I agree that the bool parameter is ugly, so I created a separate TruncateMinidump() helper (which cleans up the SetUpData since the load_size was only used for truncation)

Also, I'm not seeing tests for the other consistency checks you're adding (like whether there are any streams or whether the streams overlap). Is it difficult to create such malformed minidumps?

52 ↗(On Diff #155049)

This isn't quit what I meant. I'd rather not have the ASSERTs in helper functions at all (regardless of return type). The helpers should return a status and the actual test code should do whatever ASSERT or EXPECT is appropriate.

amccarth added inline comments.Wed, Jul 11, 3:23 PM
172 ↗(On Diff #155049)

Yes, this makes sense to me.

lemo added a comment.Wed, Jul 11, 3:33 PM

Regarding test for the other checks, I'll try to fabricate a few invalid minidumps (although it would obviously provide limited coverage)

52 ↗(On Diff #155049)

So how would we handle the existing checks in SetupData()?

lemo updated this revision to Diff 155076.Wed, Jul 11, 3:57 PM

Adding a few ill-formed minidumps for testing the new checks

lemo updated this revision to Diff 155080.Wed, Jul 11, 4:16 PM
amccarth accepted this revision.Thu, Jul 12, 8:37 AM

LGTM if you don't want to consider my remaining suggestion for this patch.

Thanks for the extra tests.

52 ↗(On Diff #155049)

SetUpData would just return an error status instead of ASSERTing.

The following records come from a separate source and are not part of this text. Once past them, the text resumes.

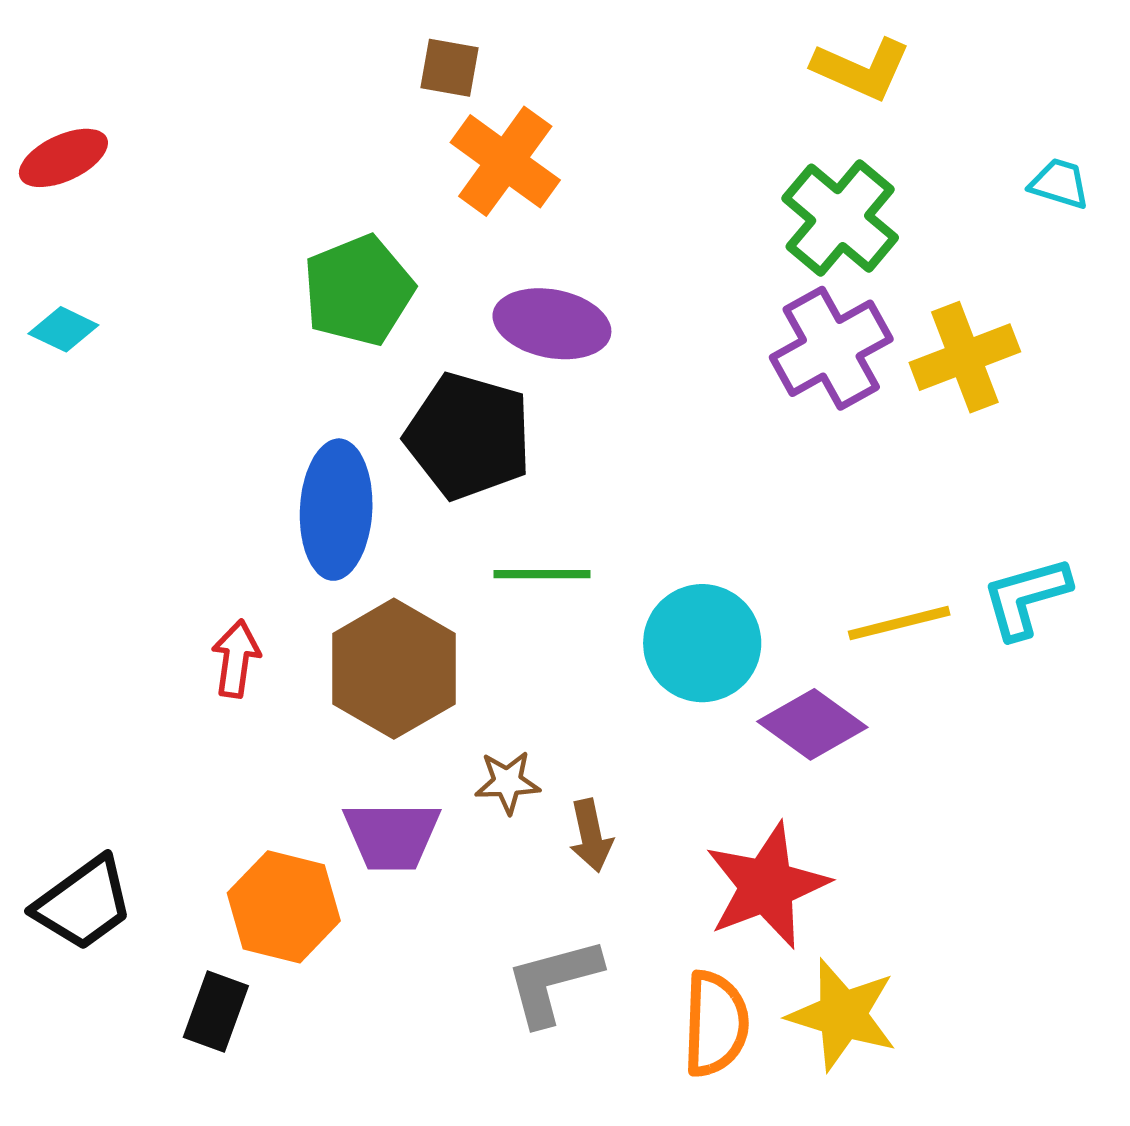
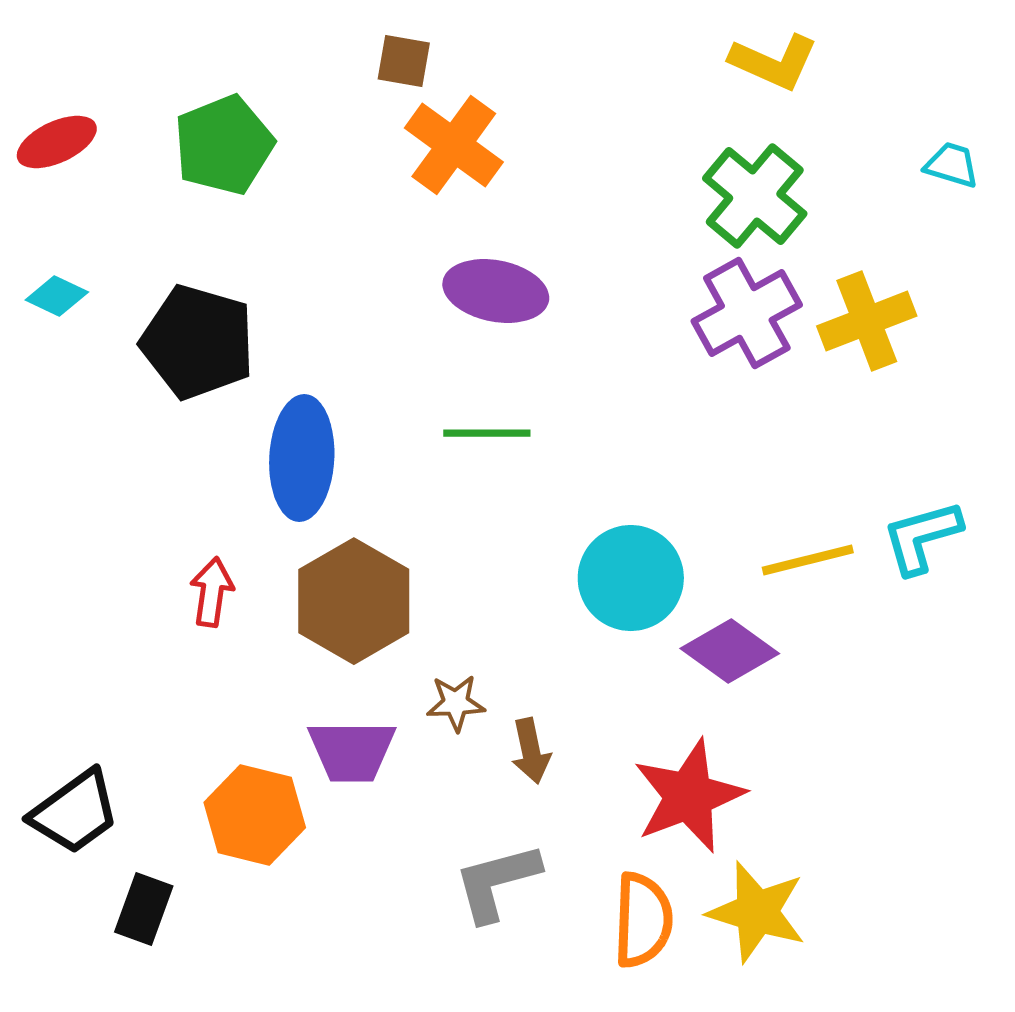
green pentagon: (358, 290) -> (224, 145), moved
black pentagon: (468, 436) -> (198, 342), moved
green line: (542, 574) -> (487, 433), moved
black rectangle: (216, 1011) -> (144, 909), moved

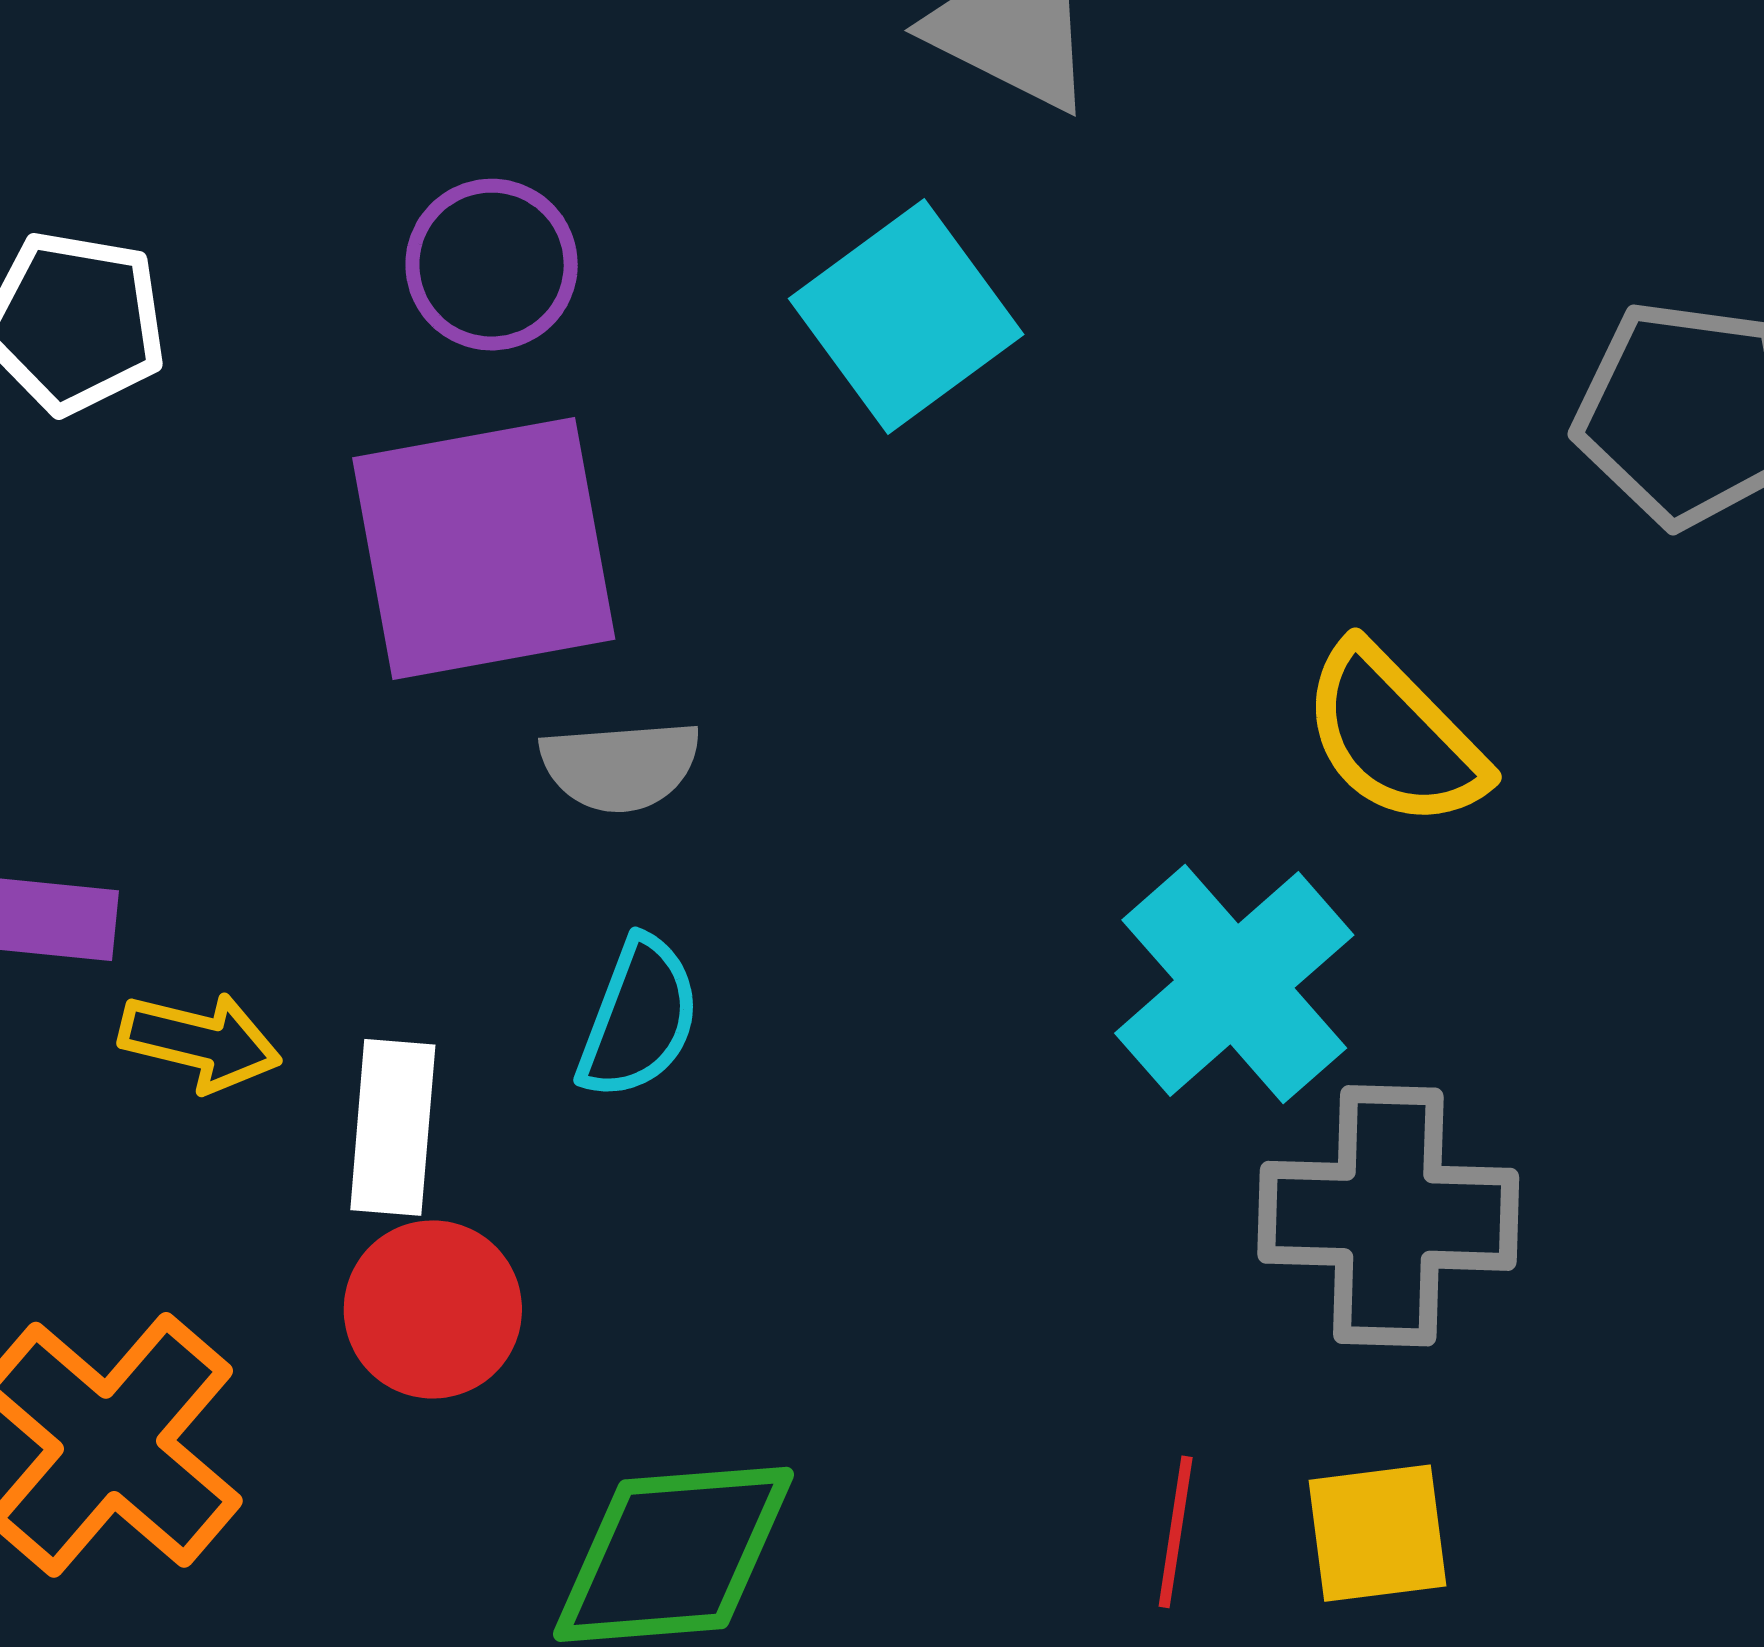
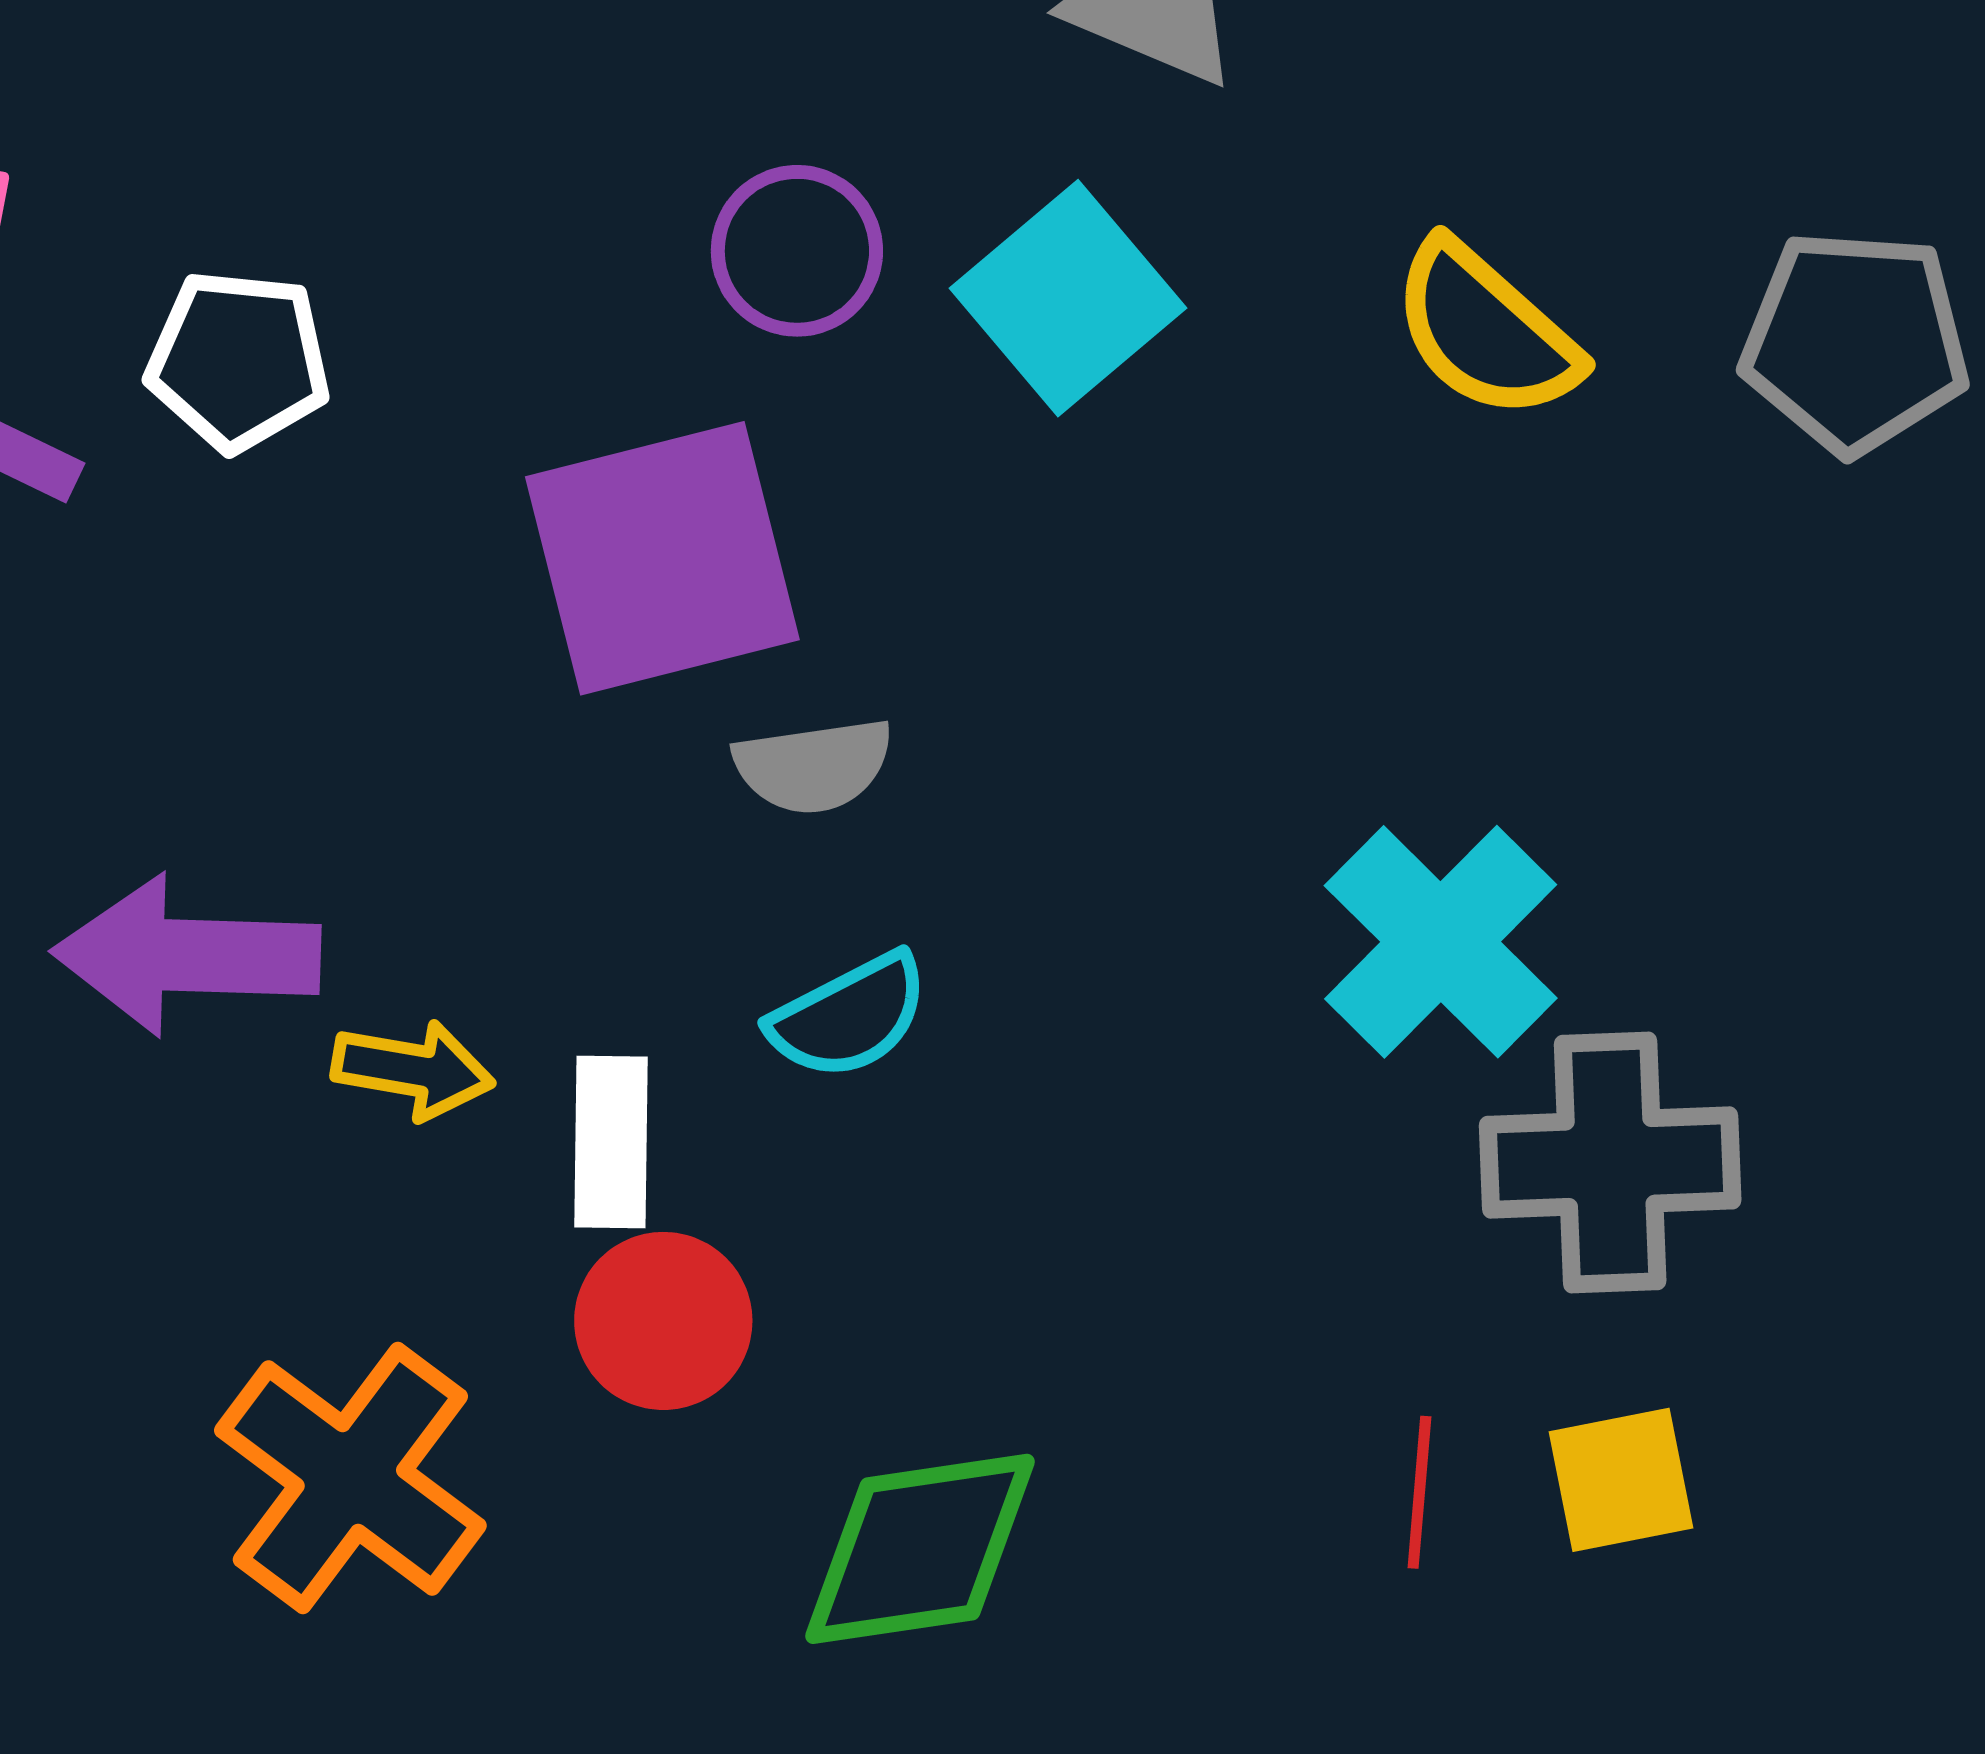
purple circle: (492, 265) -> (797, 251), moved
yellow semicircle: (1394, 736) -> (1486, 331), moved
cyan semicircle: (639, 1018) -> (849, 1016), turned 46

The actual ASSERTs would be placed in the tests that call SetUpData. As I said, that would add some duplication, because individual tests would have to ASSERT (or EXPECT) on the result of SetUpData, but it makes the tests easier to read and maintain the tests.

Since there are other tests using SetUpData, they would have to be updated, so maybe you want to declare this suggestion as out-of-scope for this patch. Anyway, I'm happy that you eliminated the boolean argument.

This revision is now accepted and ready to land.Thu, Jul 12, 8:37 AM
lemo added a comment.Thu, Jul 12, 9:47 AM

Thanks Adrian for the thorough review.

52 ↗(On Diff #155049)

I think I understand the idea and I agree it's tempting. The problem is that not all the checks in SetupData() are status based, so there's no direct mapping from each operation to a return value.

It doesn't seem terribly bad to let the helper encapsulate some of the checks.

This revision was automatically updated to reflect the committed changes.

I don't agree with the two-stage initialization of the MinidumpParser class being introduced here. We deliberately introduced the Create static function to avoid this. If this Initialize function in checking invariants which are assumed to be hold by other parser methods, then it should be done by the Create function. Ideally this would be done before even constructing the parser object, but if this is impractical for some reason then you can make the Initialize function private and call it directly from Create. This way a user will never be able to see an malformed parser object. To make sure you propagate the error, you can change the return type of Create to llvm::Expected<MinidumpParser (the only reason we did not do this back then was that there was no precedent for using Expected in LLDB, but this is no longer the case).

The problem is not returning an error from Minidump::Create() - if that was
the case this could easily be improved indeed. The two-phase initialization
is a consequence of the LLDB plugin lookup:

  1. Target::CreateProcess() calls Process::FindPlugin()
  2. ProcessMinidump::CreateInstance() then has to inspect the core file to

see if it's a minidump
2b. ... if it is a minidump, we need to create a ProcessMinidump (which
calls MinidumpParser::Create())

  1. once the plugin is selected, Process::LoadCore() is finally called and

this the earliest we can do minidump-specific error checking

Note that at step 2b. we don't have a way to propagate the error since
we're just doing the plugin lookup (the most we can pass on the lookup to
the rest of the plugins). We can't easily defer the
MinidumpParser::Create() as step 2b either since that only morphs into a
different kind of two-stage initialization (having a ProcessMinidump w/o a

I agree that it would be nicer with a one step initialization but overall
changing the LLDB plugin lookup is too intrusive for the relatively small
benefit. If you have any suggestions I'd love to hear them.